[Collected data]
■ ■ ■ ■ ■

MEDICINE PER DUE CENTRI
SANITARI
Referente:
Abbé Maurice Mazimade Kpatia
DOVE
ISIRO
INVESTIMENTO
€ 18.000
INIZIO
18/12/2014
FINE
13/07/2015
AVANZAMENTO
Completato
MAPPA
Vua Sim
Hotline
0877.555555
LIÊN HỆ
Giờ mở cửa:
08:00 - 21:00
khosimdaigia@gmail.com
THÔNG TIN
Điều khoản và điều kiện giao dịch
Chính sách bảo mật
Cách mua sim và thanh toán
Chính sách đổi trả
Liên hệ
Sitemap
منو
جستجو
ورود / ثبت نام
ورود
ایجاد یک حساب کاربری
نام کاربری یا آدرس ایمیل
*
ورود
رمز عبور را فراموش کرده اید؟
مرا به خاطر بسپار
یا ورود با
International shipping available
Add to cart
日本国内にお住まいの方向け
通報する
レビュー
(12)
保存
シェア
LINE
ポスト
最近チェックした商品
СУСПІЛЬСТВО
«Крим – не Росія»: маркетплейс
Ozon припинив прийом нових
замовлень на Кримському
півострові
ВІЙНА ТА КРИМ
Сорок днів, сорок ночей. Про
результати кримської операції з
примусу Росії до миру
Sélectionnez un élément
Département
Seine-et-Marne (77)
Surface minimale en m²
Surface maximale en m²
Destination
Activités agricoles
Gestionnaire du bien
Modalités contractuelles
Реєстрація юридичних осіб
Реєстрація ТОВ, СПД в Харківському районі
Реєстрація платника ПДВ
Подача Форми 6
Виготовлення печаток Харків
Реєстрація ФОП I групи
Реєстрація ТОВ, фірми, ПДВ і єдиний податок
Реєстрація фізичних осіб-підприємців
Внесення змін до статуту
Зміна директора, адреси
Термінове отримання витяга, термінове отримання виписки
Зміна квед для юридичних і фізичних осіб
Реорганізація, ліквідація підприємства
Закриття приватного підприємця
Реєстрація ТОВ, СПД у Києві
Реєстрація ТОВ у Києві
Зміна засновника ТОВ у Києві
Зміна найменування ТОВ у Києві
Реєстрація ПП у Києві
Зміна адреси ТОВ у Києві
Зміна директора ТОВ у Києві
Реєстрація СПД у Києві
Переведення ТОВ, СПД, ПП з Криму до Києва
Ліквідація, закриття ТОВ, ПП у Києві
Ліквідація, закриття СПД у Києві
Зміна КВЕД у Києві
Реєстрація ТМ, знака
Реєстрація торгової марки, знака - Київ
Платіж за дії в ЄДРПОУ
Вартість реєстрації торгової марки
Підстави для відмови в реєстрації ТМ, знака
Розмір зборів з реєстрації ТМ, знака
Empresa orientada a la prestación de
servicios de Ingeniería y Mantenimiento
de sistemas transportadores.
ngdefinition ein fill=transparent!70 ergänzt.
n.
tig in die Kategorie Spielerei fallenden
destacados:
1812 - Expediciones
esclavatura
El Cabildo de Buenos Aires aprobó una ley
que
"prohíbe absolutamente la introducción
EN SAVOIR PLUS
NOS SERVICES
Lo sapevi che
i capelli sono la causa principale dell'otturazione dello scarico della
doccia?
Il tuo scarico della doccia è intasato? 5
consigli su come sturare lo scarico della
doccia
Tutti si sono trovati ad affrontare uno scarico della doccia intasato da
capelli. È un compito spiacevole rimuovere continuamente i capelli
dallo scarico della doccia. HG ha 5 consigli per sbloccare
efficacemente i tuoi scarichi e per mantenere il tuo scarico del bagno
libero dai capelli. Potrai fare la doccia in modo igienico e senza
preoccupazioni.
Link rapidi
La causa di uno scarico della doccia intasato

■ ■ ■ ■ ■

Directive >> Write the records out once more, word for word.

Answer >>
MEDICINE PER DUE CENTRI
SANITARI
Referente:
Abbé Maurice Mazimade Kpatia
DOVE
ISIRO
INVESTIMENTO
€ 18.000
INIZIO
18/12/2014
FINE
13/07/2015
AVANZAMENTO
Completato
MAPPA
Vua Sim
Hotline
0877.555555
LIÊN HỆ
Giờ mở cửa:
08:00 - 21:00
khosimdaigia@gmail.com
THÔNG TIN
Điều khoản và điều kiện giao dịch
Chính sách bảo mật
Cách mua sim và thanh toán
Chính sách đổi trả
Liên hệ
Sitemap
منو
جستجو
ورود / ثبت نام
ورود
ایجاد یک حساب کاربری
نام کاربری یا آدرس ایمیل
*
ورود
رمز عبور را فراموش کرده اید؟
مرا به خاطر بسپار
یا ورود با
International shipping available
Add to cart
日本国内にお住まいの方向け
通報する
レビュー
(12)
保存
シェア
LINE
ポスト
最近チェックした商品
СУСПІЛЬСТВО
«Крим – не Росія»: маркетплейс
Ozon припинив прийом нових
замовлень на Кримському
півострові
ВІЙНА ТА КРИМ
Сорок днів, сорок ночей. Про
результати кримської операції з
примусу Росії до миру
Sélectionnez un élément
Département
Seine-et-Marne (77)
Surface minimale en m²
Surface maximale en m²
Destination
Activités agricoles
Gestionnaire du bien
Modalités contractuelles
Реєстрація юридичних осіб
Реєстрація ТОВ, СПД в Харківському районі
Реєстрація платника ПДВ
Подача Форми 6
Виготовлення печаток Харків
Реєстрація ФОП I групи
Реєстрація ТОВ, фірми, ПДВ і єдиний податок
Реєстрація фізичних осіб-підприємців
Внесення змін до статуту
Зміна директора, адреси
Термінове отримання витяга, термінове отримання виписки
Зміна квед для юридичних і фізичних осіб
Реорганізація, ліквідація підприємства
Закриття приватного підприємця
Реєстрація ТОВ, СПД у Києві
Реєстрація ТОВ у Києві
Зміна засновника ТОВ у Києві
Зміна найменування ТОВ у Києві
Реєстрація ПП у Києві
Зміна адреси ТОВ у Києві
Зміна директора ТОВ у Києві
Реєстрація СПД у Києві
Переведення ТОВ, СПД, ПП з Криму до Києва
Ліквідація, закриття ТОВ, ПП у Києві
Ліквідація, закриття СПД у Києві
Зміна КВЕД у Києві
Реєстрація ТМ, знака
Реєстрація торгової марки, знака - Київ
Платіж за дії в ЄДРПОУ
Вартість реєстрації торгової марки
Підстави для відмови в реєстрації ТМ, знака
Розмір зборів з реєстрації ТМ, знака
Empresa orientada a la prestación de
servicios de Ingeniería y Mantenimiento
de sistemas transportadores.
ngdefinition ein fill=transparent!70 ergänzt.
n.
tig in die Kategorie Spielerei fallenden
destacados:
1812 - Expediciones
esclavatura
El Cabildo de Buenos Aires aprobó una ley
que
"prohíbe absolutamente la introducción
EN SAVOIR PLUS
NOS SERVICES
Lo sapevi che
i capelli sono la causa principale dell'otturazione dello scarico della
doccia?
Il tuo scarico della doccia è intasato? 5
consigli su come sturare lo scarico della
doccia
Tutti si sono trovati ad affrontare uno scarico della doccia intasato da
capelli. È un compito spiacevole rimuovere continuamente i capelli
dallo scarico della doccia. HG ha 5 consigli per sbloccare
efficacemente i tuoi scarichi e per mantenere il tuo scarico del bagno
libero dai capelli. Potrai fare la doccia in modo igienico e senza
preoccupazioni.
Link rapidi
La causa di uno scarico della doccia intasato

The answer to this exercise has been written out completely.